Arca Continental S.A.B. de C.V.
- Company type: Public Company
- Traded as: BMV: AC
- Industry: Beverages Food
- Headquarters: Monterrey, Mexico
- Area served: Mexico; United States; Ecuador; Argentina; Peru;
- Key people: Jorge Humberto Santos Reyna (Chairman); Arturo Gutiérrez Hernández (CEO);
- Products: Beverages under The Coca-Cola Company Brand; Snacks;
- Number of employees: 62,000
- Website: www.arcacontal.com

= Arca Continental =

Mexican multinational company

Arca Continental is a Mexican multinational company that produces, distributes and markets beverages under the Coca-Cola Company brand, as well as snacks under the Bokados brand in Mexico, Inalecsa in Ecuador and Wise and Deep River in the United States.

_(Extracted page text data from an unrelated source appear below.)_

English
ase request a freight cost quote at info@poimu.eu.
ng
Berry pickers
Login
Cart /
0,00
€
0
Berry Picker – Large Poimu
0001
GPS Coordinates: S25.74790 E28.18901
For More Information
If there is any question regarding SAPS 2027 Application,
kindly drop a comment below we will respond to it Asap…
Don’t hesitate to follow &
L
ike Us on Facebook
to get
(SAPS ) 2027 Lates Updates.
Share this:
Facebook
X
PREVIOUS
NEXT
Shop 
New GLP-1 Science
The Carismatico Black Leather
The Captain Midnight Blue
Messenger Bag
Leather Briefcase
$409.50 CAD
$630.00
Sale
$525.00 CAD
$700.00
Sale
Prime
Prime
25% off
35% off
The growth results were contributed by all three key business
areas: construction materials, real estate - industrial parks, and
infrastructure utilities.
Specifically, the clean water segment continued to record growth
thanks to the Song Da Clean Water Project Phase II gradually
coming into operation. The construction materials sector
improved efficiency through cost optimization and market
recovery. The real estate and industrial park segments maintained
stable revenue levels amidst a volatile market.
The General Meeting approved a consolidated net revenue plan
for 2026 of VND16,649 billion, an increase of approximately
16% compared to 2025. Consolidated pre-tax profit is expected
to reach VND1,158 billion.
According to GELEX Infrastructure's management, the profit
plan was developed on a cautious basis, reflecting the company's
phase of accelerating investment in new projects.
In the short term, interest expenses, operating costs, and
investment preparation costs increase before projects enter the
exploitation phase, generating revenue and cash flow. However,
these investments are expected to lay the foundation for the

Arca Continental is the second-largest Coca-Cola bottler in Latin America. The company serves around 123 million people in the northern and western regions of Mexico as well as in Ecuador, Peru, the northern region of Argentina and the southwestern regions of United States.

In 2012 Arca Continental acquired Wise Foods and Inalecsa.

==History==

===Arca===
Arca was created in 2001 as a merger of 3 established bottlers in Mexico: Argos, Arma, and Procor, controlled respectively by the Fernández family, Arizpe Narro family and Barragán family. This merger made the second-largest Coca-Cola bottler in Mexico. At that time, the company distributed its products only in northern Mexico.

===Merger with Continental===
In 2011, Arca and Grupo Continental—a Coca-Cola bottler headquartered in Tampico, Tamaulipas—agreed to merge into Arca Continental. Estimates at the time of the merger suggested that sales would be about 1.2bn.

===Acquisitions===
Embotelladoras Arca Continental grew during the 2000s by acquiring companies in Mexico, Argentina, and Ecuador. In 2017, Arca Continental announced the closing of a transaction with the Coca-Cola Company to acquire Great Plains Coca-Cola Bottling Company through its subsidiary Coca-Cola Southwest Beverages. This acquisition operates in some areas of the southwestern United States, including Texas, parts of Oklahoma, New Mexico, and Arkansas.

===New plant===
In May 2018, Arca Continental announced the construction of the first new bottling plant in the United States in over a decade. The new $250 million plant has been fully operational since March 2020.